* **Given problem**:
Leave out the pictures and transcribe everything else exactly.

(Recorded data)

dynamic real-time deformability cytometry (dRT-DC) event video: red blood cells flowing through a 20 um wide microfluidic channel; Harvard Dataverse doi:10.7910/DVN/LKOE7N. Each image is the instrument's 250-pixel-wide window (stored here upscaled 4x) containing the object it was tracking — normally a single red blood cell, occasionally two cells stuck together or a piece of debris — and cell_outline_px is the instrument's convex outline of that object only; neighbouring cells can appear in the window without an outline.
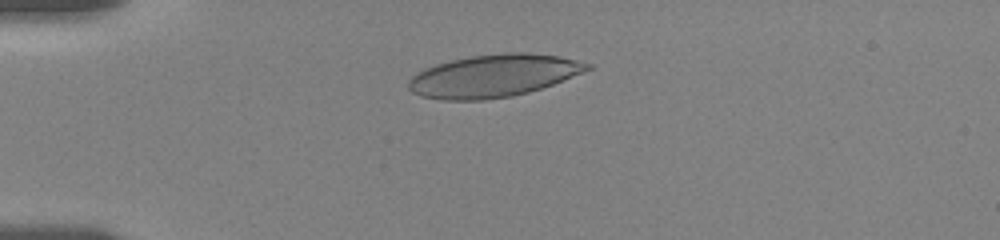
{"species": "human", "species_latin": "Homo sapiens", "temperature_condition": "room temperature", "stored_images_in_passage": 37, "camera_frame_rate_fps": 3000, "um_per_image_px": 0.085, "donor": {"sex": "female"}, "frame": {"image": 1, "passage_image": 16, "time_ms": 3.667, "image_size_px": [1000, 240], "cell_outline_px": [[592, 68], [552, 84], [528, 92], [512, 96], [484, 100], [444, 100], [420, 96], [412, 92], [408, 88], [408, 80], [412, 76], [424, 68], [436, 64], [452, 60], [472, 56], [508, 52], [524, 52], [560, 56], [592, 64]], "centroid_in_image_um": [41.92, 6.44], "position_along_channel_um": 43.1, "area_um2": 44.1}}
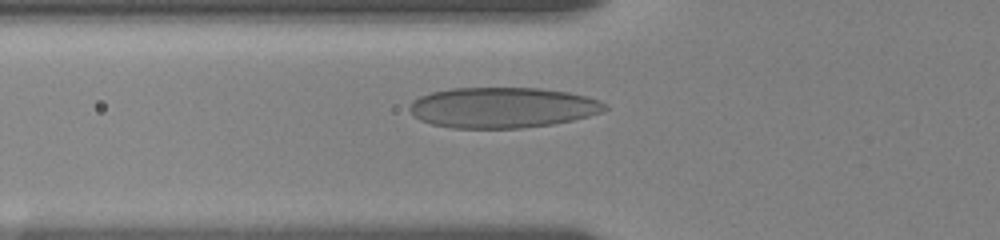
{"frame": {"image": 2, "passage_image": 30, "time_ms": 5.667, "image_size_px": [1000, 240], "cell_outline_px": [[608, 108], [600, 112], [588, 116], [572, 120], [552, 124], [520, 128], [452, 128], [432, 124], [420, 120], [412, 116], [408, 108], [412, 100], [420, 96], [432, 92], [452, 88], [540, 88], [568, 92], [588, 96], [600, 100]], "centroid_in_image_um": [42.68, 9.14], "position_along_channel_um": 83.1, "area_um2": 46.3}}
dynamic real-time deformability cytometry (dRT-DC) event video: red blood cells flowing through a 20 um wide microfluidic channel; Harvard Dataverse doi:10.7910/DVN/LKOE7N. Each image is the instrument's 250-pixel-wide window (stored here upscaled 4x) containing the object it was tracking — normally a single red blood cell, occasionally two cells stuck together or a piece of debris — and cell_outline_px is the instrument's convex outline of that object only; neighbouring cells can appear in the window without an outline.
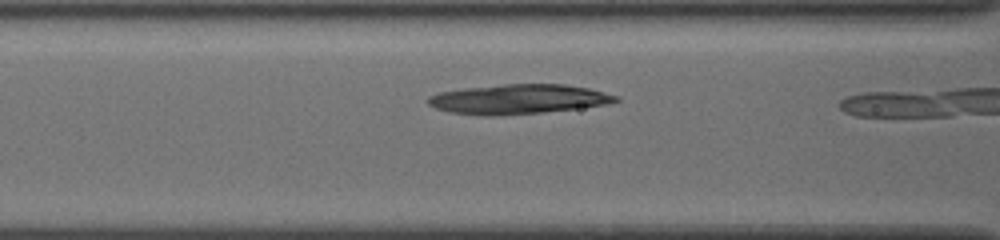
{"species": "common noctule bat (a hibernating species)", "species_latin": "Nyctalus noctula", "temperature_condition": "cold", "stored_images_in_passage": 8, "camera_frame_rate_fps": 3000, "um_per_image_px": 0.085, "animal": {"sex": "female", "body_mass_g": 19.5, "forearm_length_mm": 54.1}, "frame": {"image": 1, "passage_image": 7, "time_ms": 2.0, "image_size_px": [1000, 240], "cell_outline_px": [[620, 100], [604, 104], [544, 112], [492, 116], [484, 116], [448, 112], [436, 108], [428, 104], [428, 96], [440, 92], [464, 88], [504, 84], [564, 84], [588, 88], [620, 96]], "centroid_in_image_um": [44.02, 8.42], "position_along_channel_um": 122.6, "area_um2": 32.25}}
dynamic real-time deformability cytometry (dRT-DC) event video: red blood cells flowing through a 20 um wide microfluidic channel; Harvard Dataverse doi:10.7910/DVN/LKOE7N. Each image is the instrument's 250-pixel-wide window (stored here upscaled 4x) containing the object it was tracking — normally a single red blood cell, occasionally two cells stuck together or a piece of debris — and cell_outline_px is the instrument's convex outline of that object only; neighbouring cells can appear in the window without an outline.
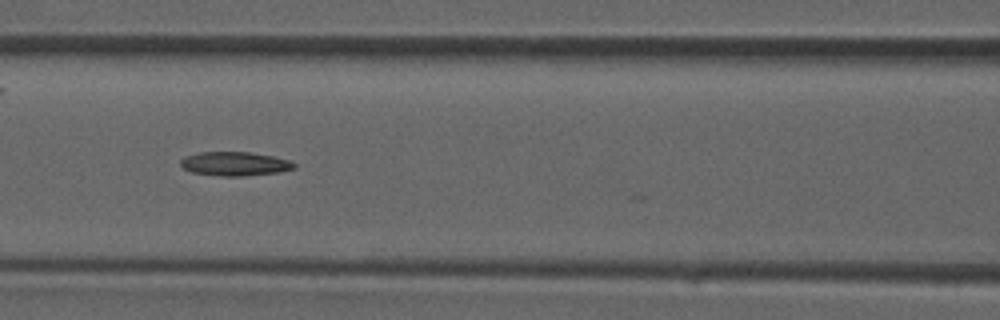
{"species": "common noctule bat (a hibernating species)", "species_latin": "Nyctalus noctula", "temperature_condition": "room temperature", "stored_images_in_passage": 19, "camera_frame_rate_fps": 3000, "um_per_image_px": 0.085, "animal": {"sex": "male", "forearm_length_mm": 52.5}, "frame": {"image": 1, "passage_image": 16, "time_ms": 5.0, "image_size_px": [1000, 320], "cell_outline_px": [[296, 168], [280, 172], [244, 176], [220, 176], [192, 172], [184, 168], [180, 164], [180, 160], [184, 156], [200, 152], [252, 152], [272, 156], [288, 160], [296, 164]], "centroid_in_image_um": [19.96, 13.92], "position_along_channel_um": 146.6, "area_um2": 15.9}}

* **Result below**:
dynamic real-time deformability cytometry (dRT-DC) event video: red blood cells flowing through a 20 um wide microfluidic channel; Harvard Dataverse doi:10.7910/DVN/LKOE7N. Each image is the instrument's 250-pixel-wide window (stored here upscaled 4x) containing the object it was tracking — normally a single red blood cell, occasionally two cells stuck together or a piece of debris — and cell_outline_px is the instrument's convex outline of that object only; neighbouring cells can appear in the window without an outline.
{"species": "human", "species_latin": "Homo sapiens", "temperature_condition": "room temperature", "stored_images_in_passage": 37, "camera_frame_rate_fps": 3000, "um_per_image_px": 0.085, "donor": {"sex": "female"}, "frame": {"image": 1, "passage_image": 16, "time_ms": 3.667, "image_size_px": [1000, 240], "cell_outline_px": [[592, 68], [552, 84], [528, 92], [512, 96], [484, 100], [444, 100], [420, 96], [412, 92], [408, 88], [408, 80], [412, 76], [424, 68], [436, 64], [452, 60], [472, 56], [508, 52], [524, 52], [560, 56], [592, 64]], "centroid_in_image_um": [41.92, 6.44], "position_along_channel_um": 43.1, "area_um2": 44.1}}
{"frame": {"image": 2, "passage_image": 30, "time_ms": 5.667, "image_size_px": [1000, 240], "cell_outline_px": [[608, 108], [600, 112], [588, 116], [572, 120], [552, 124], [520, 128], [452, 128], [432, 124], [420, 120], [412, 116], [408, 108], [412, 100], [420, 96], [432, 92], [452, 88], [540, 88], [568, 92], [588, 96], [600, 100]], "centroid_in_image_um": [42.68, 9.14], "position_along_channel_um": 83.1, "area_um2": 46.3}}
dynamic real-time deformability cytometry (dRT-DC) event video: red blood cells flowing through a 20 um wide microfluidic channel; Harvard Dataverse doi:10.7910/DVN/LKOE7N. Each image is the instrument's 250-pixel-wide window (stored here upscaled 4x) containing the object it was tracking — normally a single red blood cell, occasionally two cells stuck together or a piece of debris — and cell_outline_px is the instrument's convex outline of that object only; neighbouring cells can appear in the window without an outline.
{"species": "common noctule bat (a hibernating species)", "species_latin": "Nyctalus noctula", "temperature_condition": "cold", "stored_images_in_passage": 8, "camera_frame_rate_fps": 3000, "um_per_image_px": 0.085, "animal": {"sex": "female", "body_mass_g": 19.5, "forearm_length_mm": 54.1}, "frame": {"image": 1, "passage_image": 7, "time_ms": 2.0, "image_size_px": [1000, 240], "cell_outline_px": [[620, 100], [604, 104], [544, 112], [492, 116], [484, 116], [448, 112], [436, 108], [428, 104], [428, 96], [440, 92], [464, 88], [504, 84], [564, 84], [588, 88], [620, 96]], "centroid_in_image_um": [44.02, 8.42], "position_along_channel_um": 122.6, "area_um2": 32.25}}
dynamic real-time deformability cytometry (dRT-DC) event video: red blood cells flowing through a 20 um wide microfluidic channel; Harvard Dataverse doi:10.7910/DVN/LKOE7N. Each image is the instrument's 250-pixel-wide window (stored here upscaled 4x) containing the object it was tracking — normally a single red blood cell, occasionally two cells stuck together or a piece of debris — and cell_outline_px is the instrument's convex outline of that object only; neighbouring cells can appear in the window without an outline.
{"species": "common noctule bat (a hibernating species)", "species_latin": "Nyctalus noctula", "temperature_condition": "room temperature", "stored_images_in_passage": 19, "camera_frame_rate_fps": 3000, "um_per_image_px": 0.085, "animal": {"sex": "male", "forearm_length_mm": 52.5}, "frame": {"image": 1, "passage_image": 16, "time_ms": 5.0, "image_size_px": [1000, 320], "cell_outline_px": [[296, 168], [280, 172], [244, 176], [220, 176], [192, 172], [184, 168], [180, 164], [180, 160], [184, 156], [200, 152], [252, 152], [272, 156], [288, 160], [296, 164]], "centroid_in_image_um": [19.96, 13.92], "position_along_channel_um": 146.6, "area_um2": 15.9}}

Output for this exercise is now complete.